PAGE EXCERPT -
****************************************
PURCHASE AND SALE OF THE NOTE
1.1
The Note and Payment.
(a)
On the Closing Date and subject to and upon the terms and conditions of this Agreement, the Company shall sell, assign, transfer and deliver the Note to the Lender
(b)
On the Closing Date, and against receipt of the Note, the Lender shall fund the proceeds of the Loans to the Company by wire transfer of immediately available funds to an account designated by the Company.
1.2
Exemption from Registration. The Parties intend that the Note to be issued by the Company to the Lender shall be exempt from the registration requirements of the Securities Act of 1933, as amended (the “Securities Act”), pursuant to Section 4(2) of the Securities Act and the rules and regulations promulgated thereunder.
1.3
Closing and Closing Date.
The closing of the transactions contemplated hereby (the “Closing”) will take place simultaneous with the execution and delivery of this Agreement on October 7, 2009 or on such other date as the Company and the Lender shall agree (the “Closing Date”).
SECTION 2. REPRESENTATIONS AND WARRANTIES OF THE LENDER.
The Lender hereby represents and warrants to the Company as follows:
2.1
Organization and Good Standing. The Lender is a limited liability company duly organized and validly existing under the laws of the State of Delaware.
****************************************
ROWS -
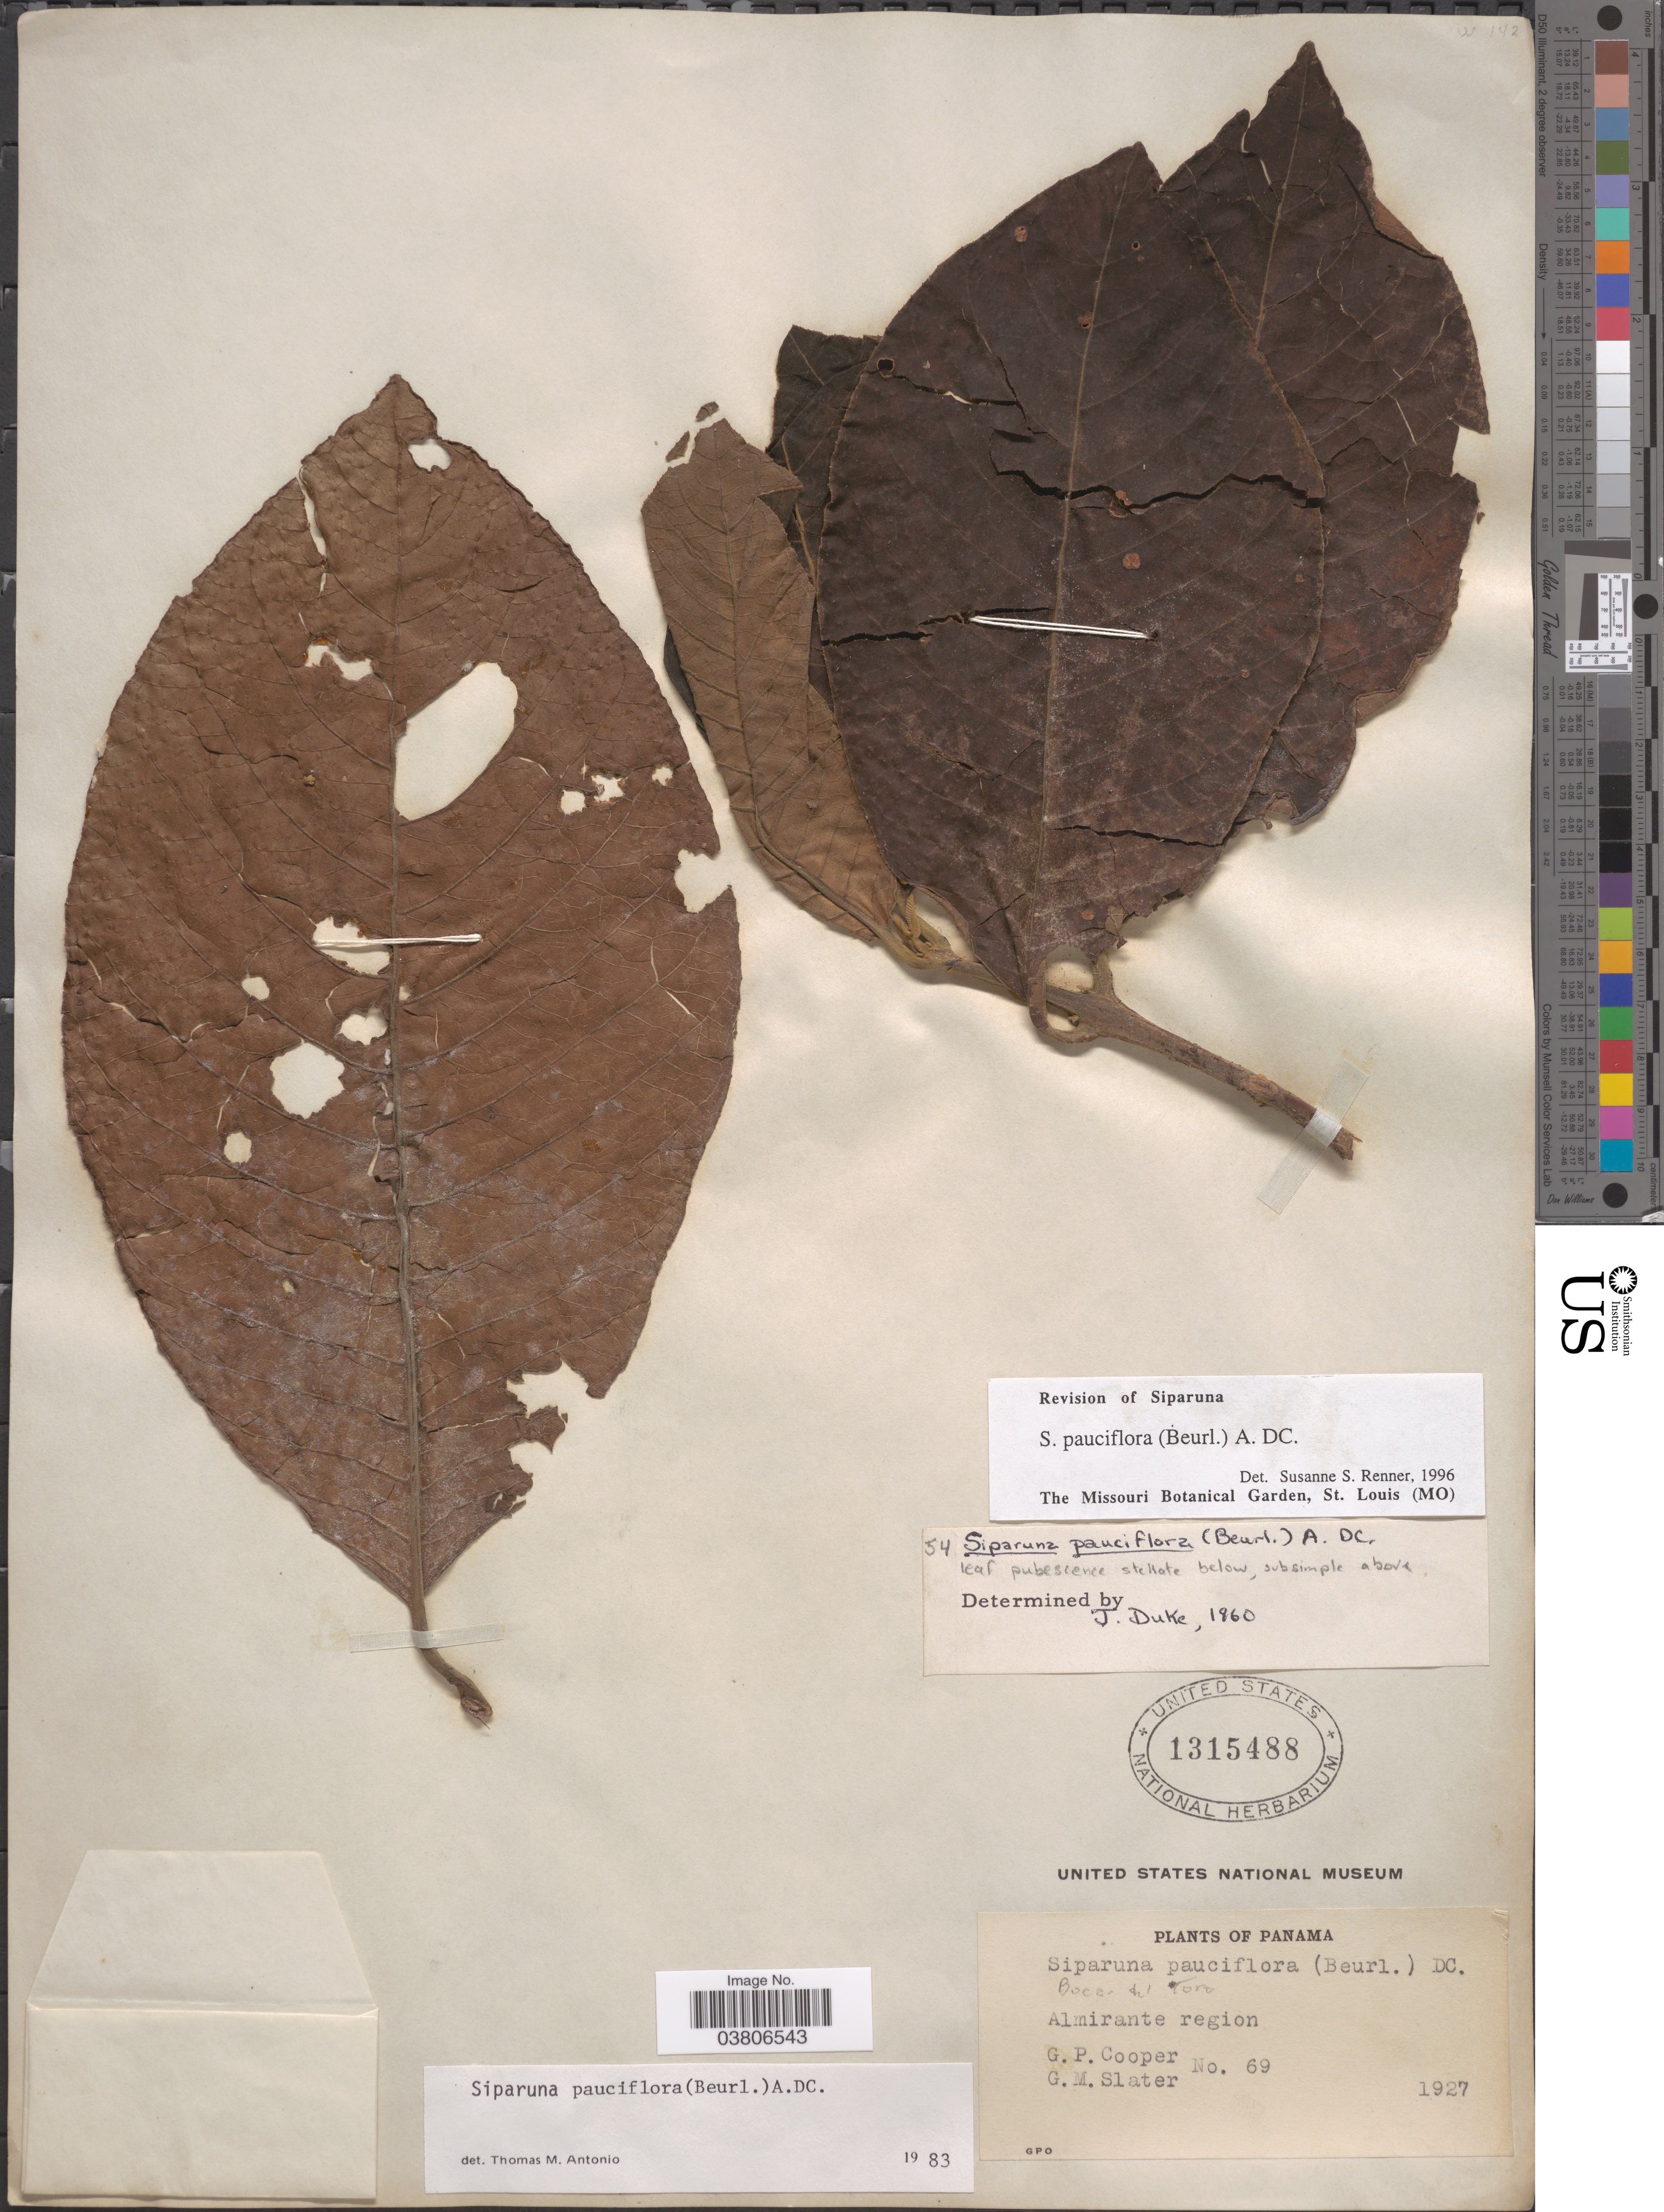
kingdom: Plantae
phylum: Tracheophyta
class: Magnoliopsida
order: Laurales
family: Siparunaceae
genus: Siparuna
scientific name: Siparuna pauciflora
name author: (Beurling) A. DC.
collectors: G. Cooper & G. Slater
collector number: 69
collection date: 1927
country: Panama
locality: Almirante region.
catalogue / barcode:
****************************************
TO DO - Please restate everything in the loan agreement excerpt from "On the Closing Date, and" down to "OF THE LENDER.", swapping "Company" for "Borrower".

RESULT BELOW -
On the Closing Date, and against receipt of the Note, the Lender shall fund the proceeds of the Loans to the Borrower by wire transfer of immediately available funds to an account designated by the Borrower.
1.2
Exemption from Registration. The Parties intend that the Note to be issued by the Borrower to the Lender shall be exempt from the registration requirements of the Securities Act of 1933, as amended (the “Securities Act”), pursuant to Section 4(2) of the Securities Act and the rules and regulations promulgated thereunder.
1.3
Closing and Closing Date.
The closing of the transactions contemplated hereby (the “Closing”) will take place simultaneous with the execution and delivery of this Agreement on October 7, 2009 or on such other date as the Borrower and the Lender shall agree (the “Closing Date”).
SECTION 2. REPRESENTATIONS AND WARRANTIES OF THE LENDER.